Augusto Machava, a farmer, escaped the floods by climbing onto his corrugated iron roof, then helped nearly 50 more people from his village scramble up there with him.
Image: Alaister Russell

FLOODS, HUNGER, NOW CHOLERA

As many as 2,000 people who fled the village of Praia Nova are being housed in a primary school named after Mozambican liberation hero Eduardo Mondlane. By night, women and children huddle together in dank classrooms illuminated only by candles. They spend their days gathering branches from uprooted trees to fuel cooking fires in the playground.

The first cases of cholera were reported in Beira this week, with the UN's national director of medical assistance, Ussene Isse, warning that the disease could erupt into a second disaster for Mozambique.

Even before the crisis, World Health Organisation data suggested only the half of the country had access to safe water and only one in five used improved sanitation facilities.
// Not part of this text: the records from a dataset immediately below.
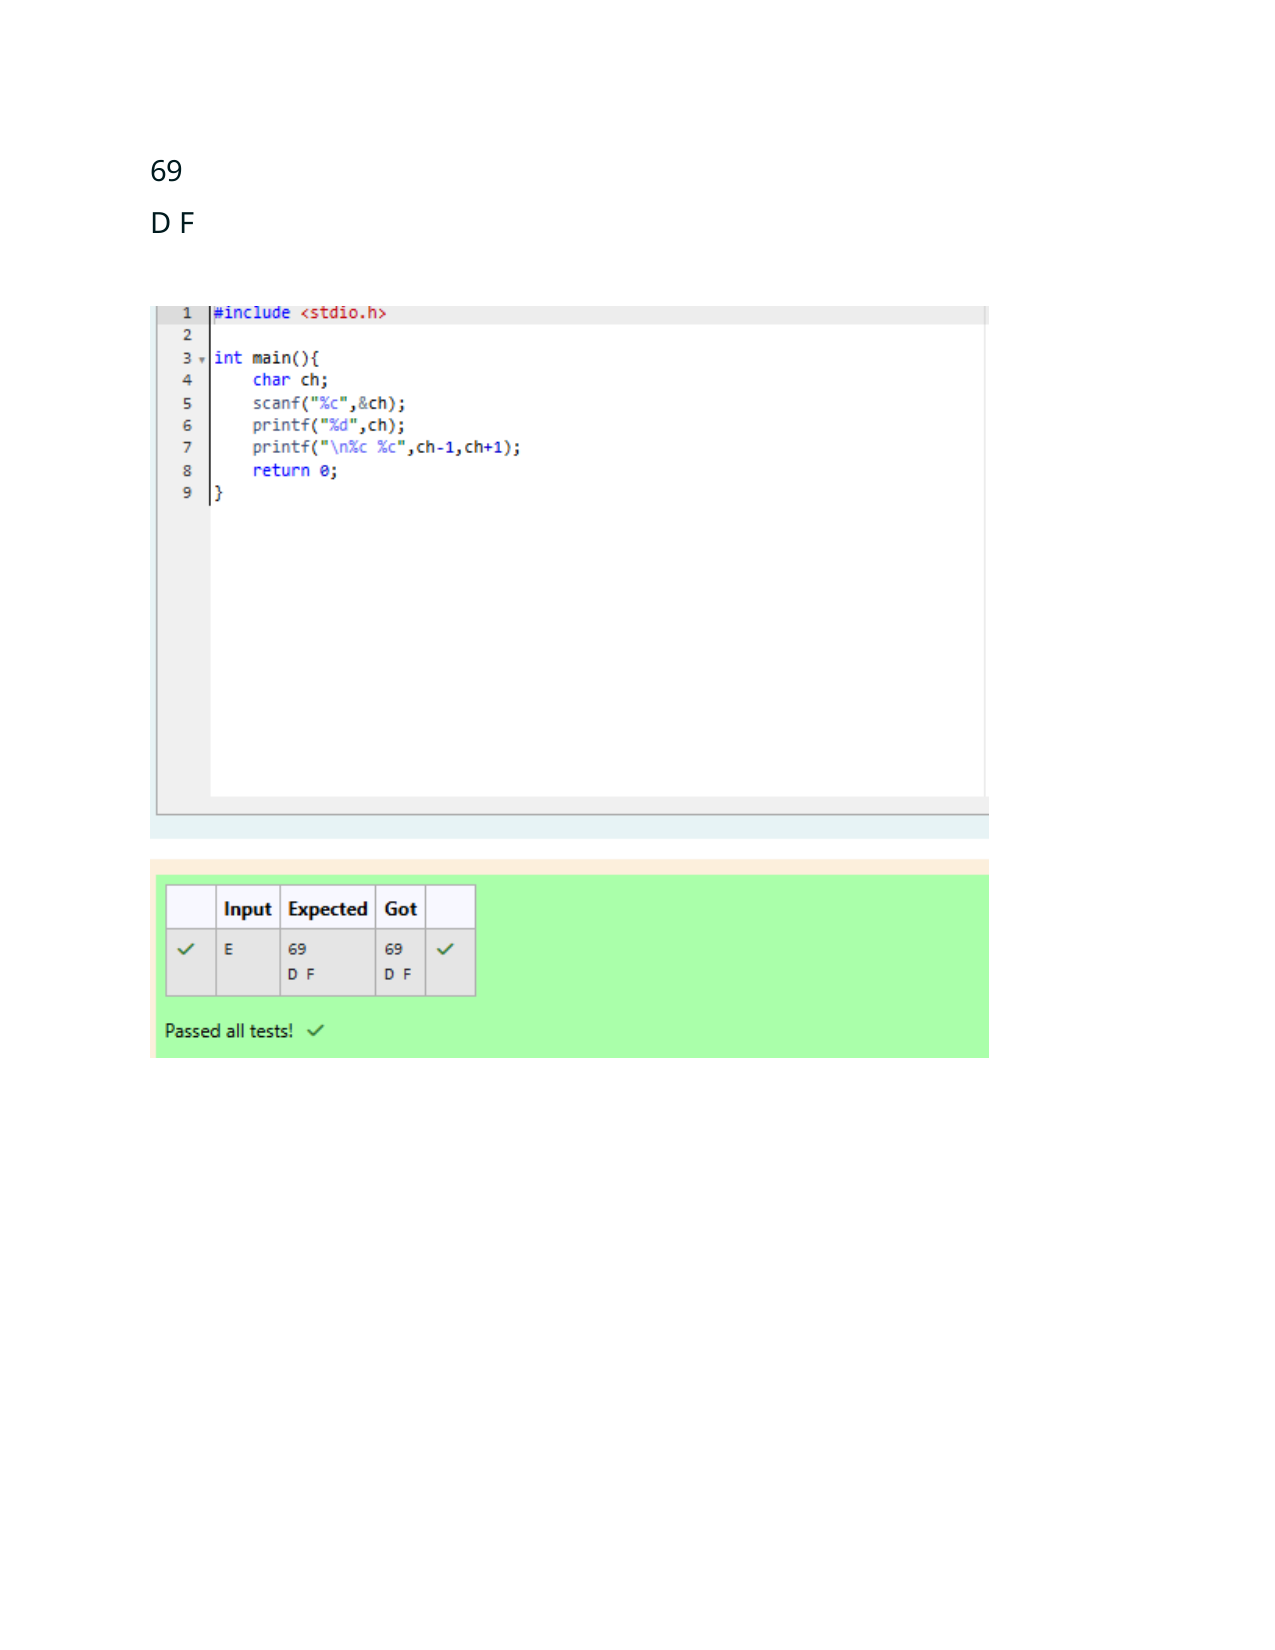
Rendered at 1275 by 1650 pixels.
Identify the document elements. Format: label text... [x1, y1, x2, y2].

picture [150, 306, 989, 1058]
text D F [150, 202, 1125, 242]
text 69 [150, 150, 1125, 189]
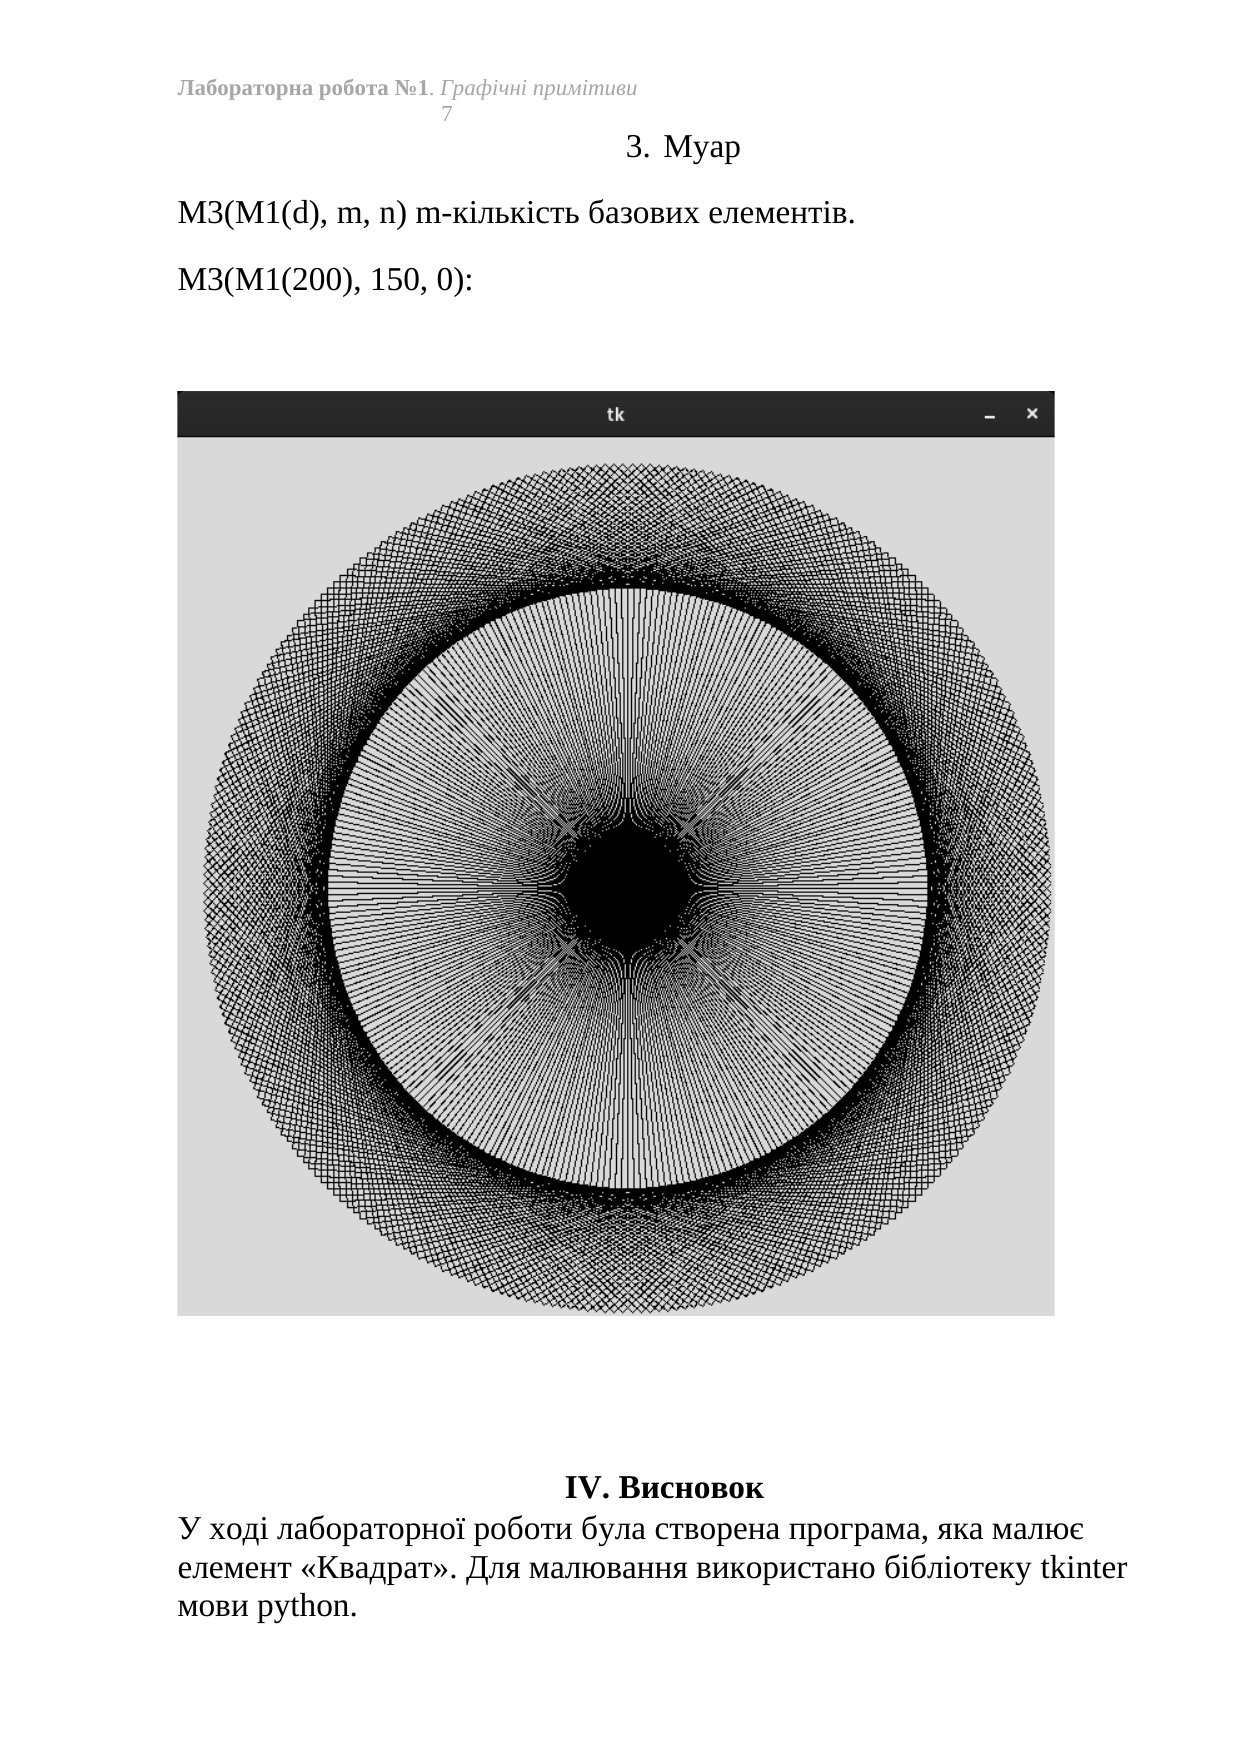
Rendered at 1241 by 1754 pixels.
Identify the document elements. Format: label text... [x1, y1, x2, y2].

text M3(М1(d), m, n) m-кількість базових елементів. [177, 193, 1152, 231]
list Муар [215, 126, 1152, 165]
text У ході лабораторної роботи була створена програма, яка малює елемент «Квадрат». Для малювання використано бібліотеку tkinter мови python. [177, 1508, 1152, 1623]
text M3(M1(200), 150, 0): [177, 259, 1152, 297]
picture [177, 391, 1055, 1316]
text ІV. Висновок [177, 1467, 1152, 1506]
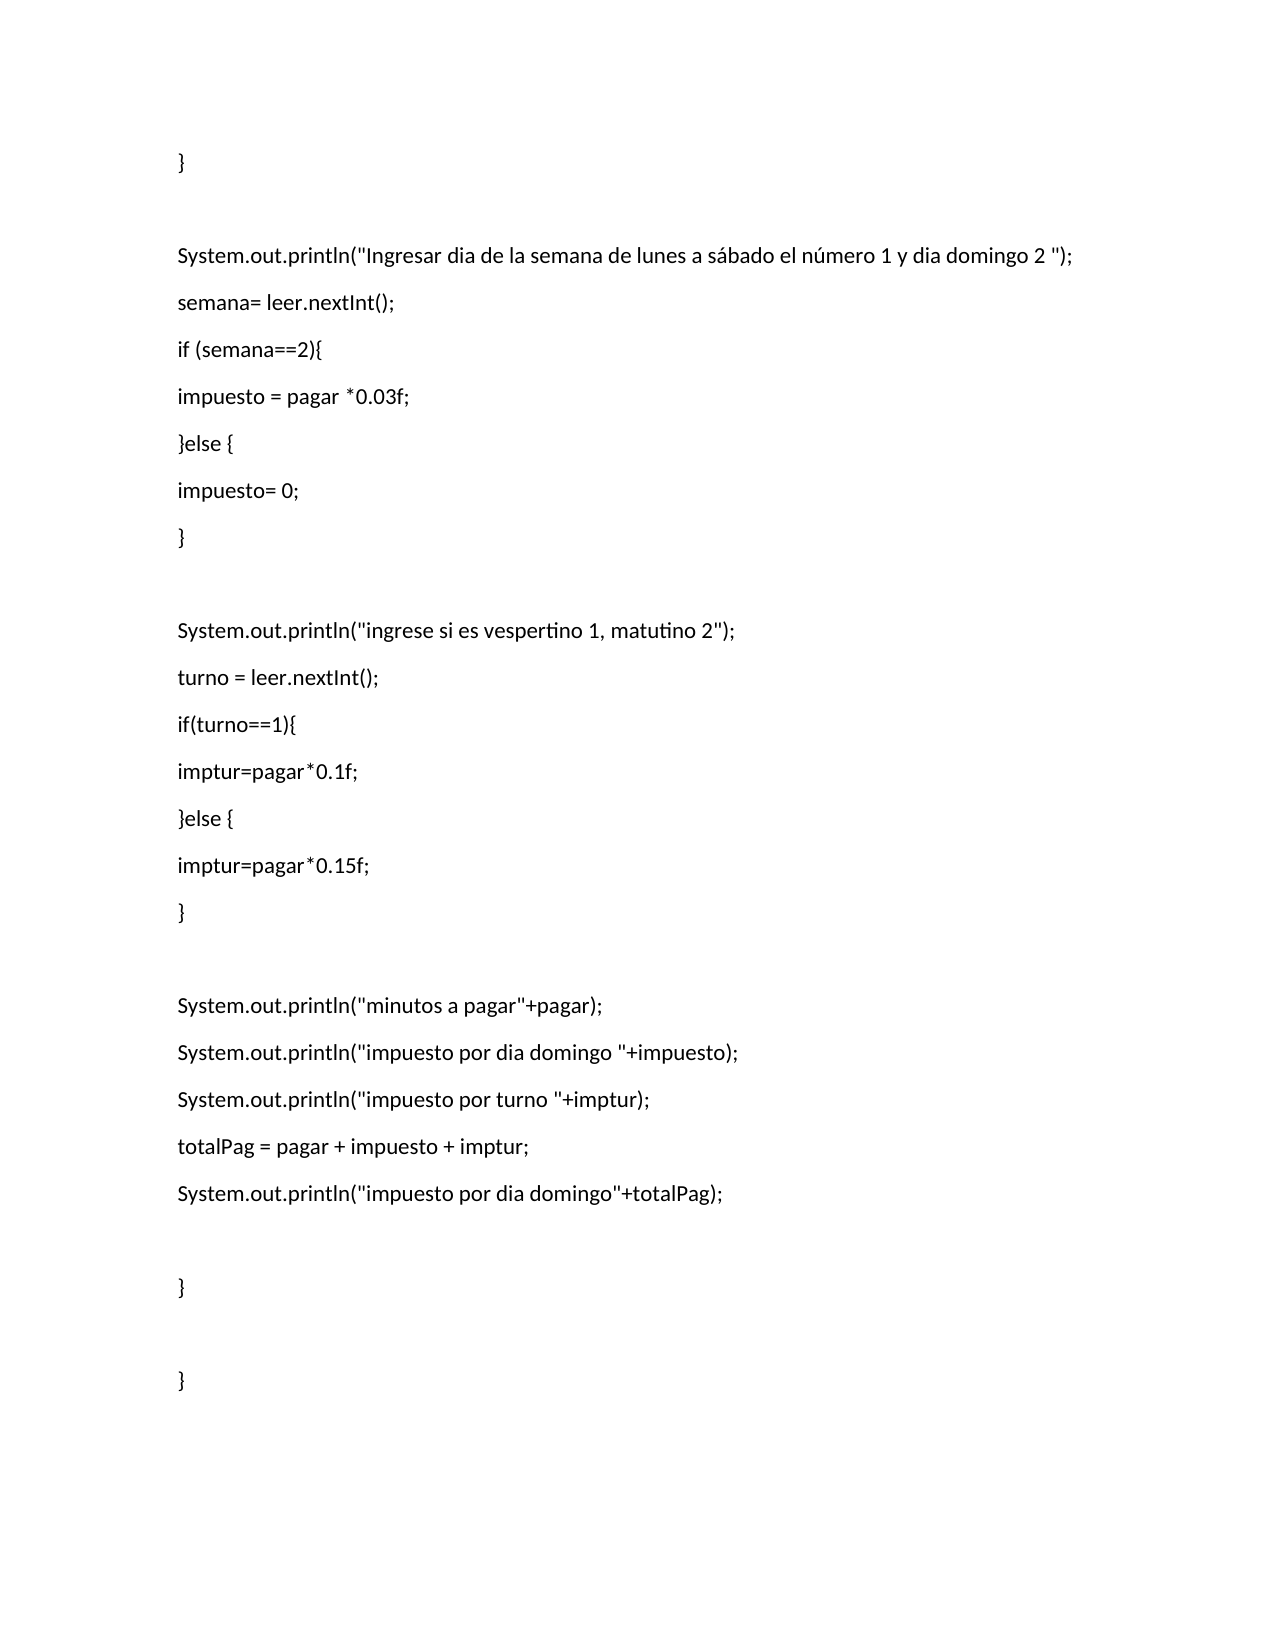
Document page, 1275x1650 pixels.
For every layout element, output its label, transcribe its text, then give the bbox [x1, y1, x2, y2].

text impuesto= 0; [177, 476, 1098, 504]
text impuesto = pagar *0.03f; [177, 382, 1098, 410]
text System.out.println("Ingresar dia de la semana de lunes a sábado el número 1 y dia domingo 2 "); [177, 241, 1098, 269]
text if(turno==1){ [177, 710, 1098, 738]
text System.out.println("minutos a pagar"+pagar); [177, 991, 1098, 1019]
text System.out.println("ingrese si es vespertino 1, matutino 2"); [177, 616, 1098, 644]
text imptur=pagar*0.1f; [177, 757, 1098, 785]
text imptur=pagar*0.15f; [177, 851, 1098, 879]
text turno = leer.nextInt(); [177, 663, 1098, 691]
text System.out.println("impuesto por turno "+imptur); [177, 1085, 1098, 1113]
text }else { [177, 804, 1098, 832]
text } [177, 898, 1098, 926]
text totalPag = pagar + impuesto + imptur; [177, 1132, 1098, 1160]
text }else { [177, 429, 1098, 457]
text if (semana==2){ [177, 335, 1098, 363]
text } [177, 523, 1098, 551]
text } [177, 1273, 1098, 1301]
text } [177, 1366, 1098, 1394]
text semana= leer.nextInt(); [177, 288, 1098, 316]
text System.out.println("impuesto por dia domingo"+totalPag); [177, 1179, 1098, 1207]
text System.out.println("impuesto por dia domingo "+impuesto); [177, 1038, 1098, 1066]
text } [177, 148, 1098, 176]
Sewerage systems have been among the casualties of the storm.

The UN refugee agency said the first flight carrying aid had touched down in the capital Maputo carrying tents, mosquito nets and other items, all bound for Beira.

Those co-ordinating relief operations are trying to find ways to deliver aid to the city, which is still accessible almost exclusively by air or sea.

More challenging was reaching rural communities like Begaja, still without contact with the outside world.

In the village's primary school, desks and chairs have been swept up against the classroom walls, showing the path of the floodwaters. An antiquated TV set lies upended, covered in mud.

Joaquin Jose, an English teacher who has also been left homeless, said schools in isolated villages that were still standing would be grim reminders of the death toll when they reopened.

"There is no school because people don't have homes. Everyone now is worrying about how they will survive and if there is a place for them to sleep," Jose said.

"I know that we have lost many of our pupils and I know when I stand in the classroom, there will be many empty seats in front of me."